> EXERCISE
From the listing below, copy each line that contains the word "source".

> GIVEN RECORDS
========

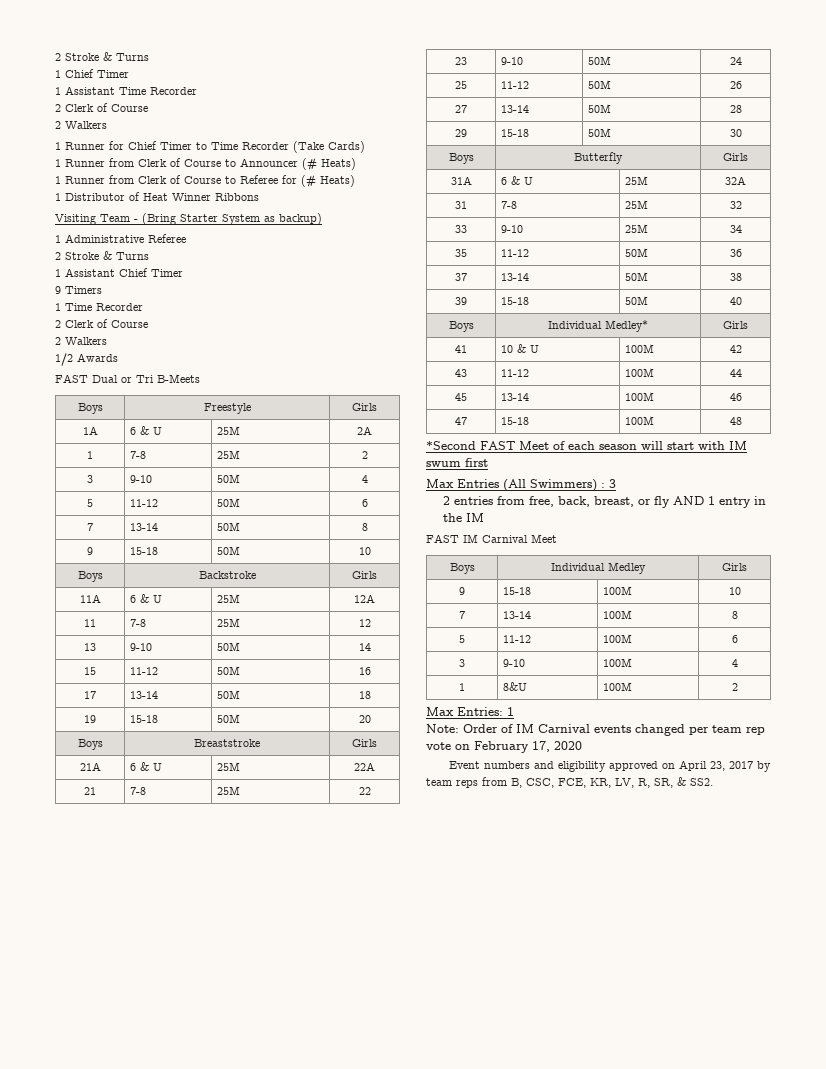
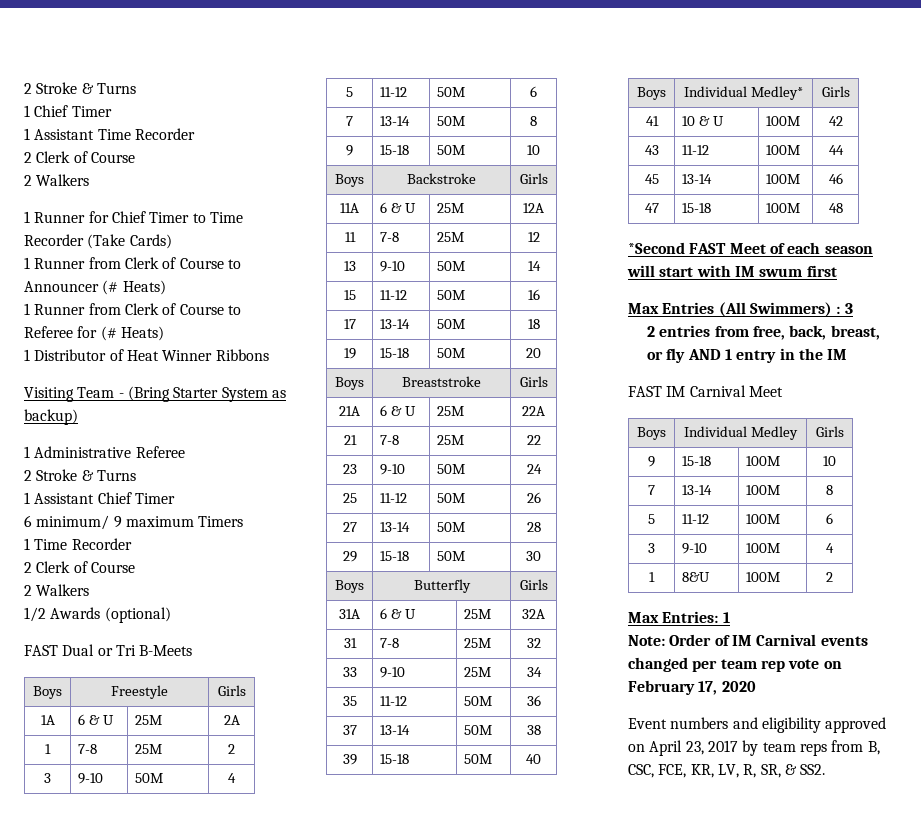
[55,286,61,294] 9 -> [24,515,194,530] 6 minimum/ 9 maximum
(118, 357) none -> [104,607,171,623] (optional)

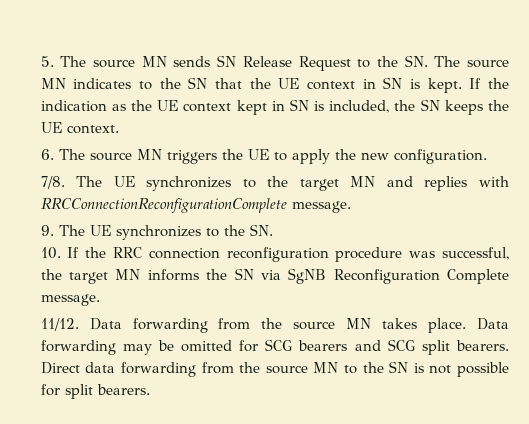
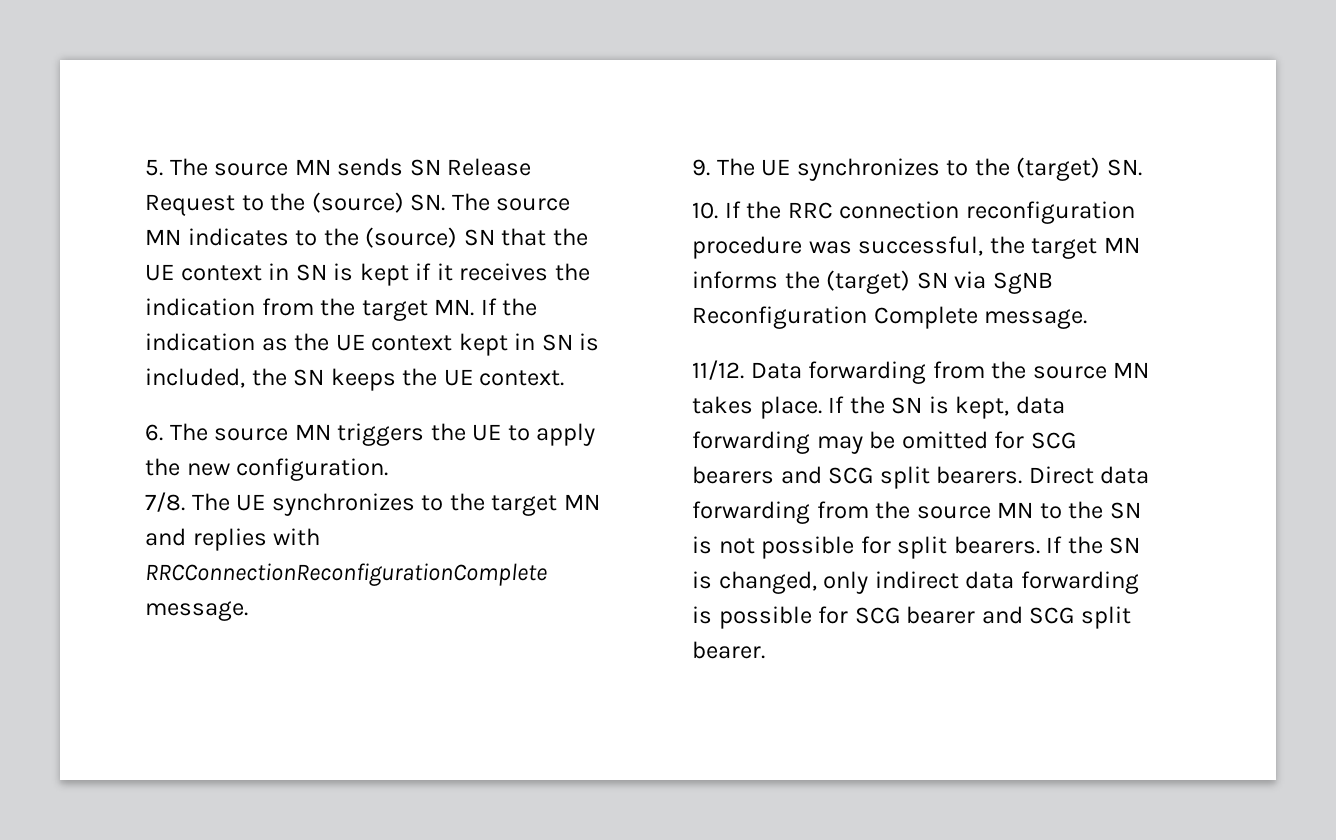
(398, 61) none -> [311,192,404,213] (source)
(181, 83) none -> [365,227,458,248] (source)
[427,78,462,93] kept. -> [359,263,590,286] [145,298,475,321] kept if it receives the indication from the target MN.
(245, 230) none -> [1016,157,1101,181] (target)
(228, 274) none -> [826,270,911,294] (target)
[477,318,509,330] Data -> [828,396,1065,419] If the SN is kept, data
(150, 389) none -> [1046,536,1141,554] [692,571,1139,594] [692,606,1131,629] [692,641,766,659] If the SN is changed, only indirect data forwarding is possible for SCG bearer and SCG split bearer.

========

> ANSWER AREA
(398, 61) none -> [311,192,404,213] (source)
(181, 83) none -> [365,227,458,248] (source)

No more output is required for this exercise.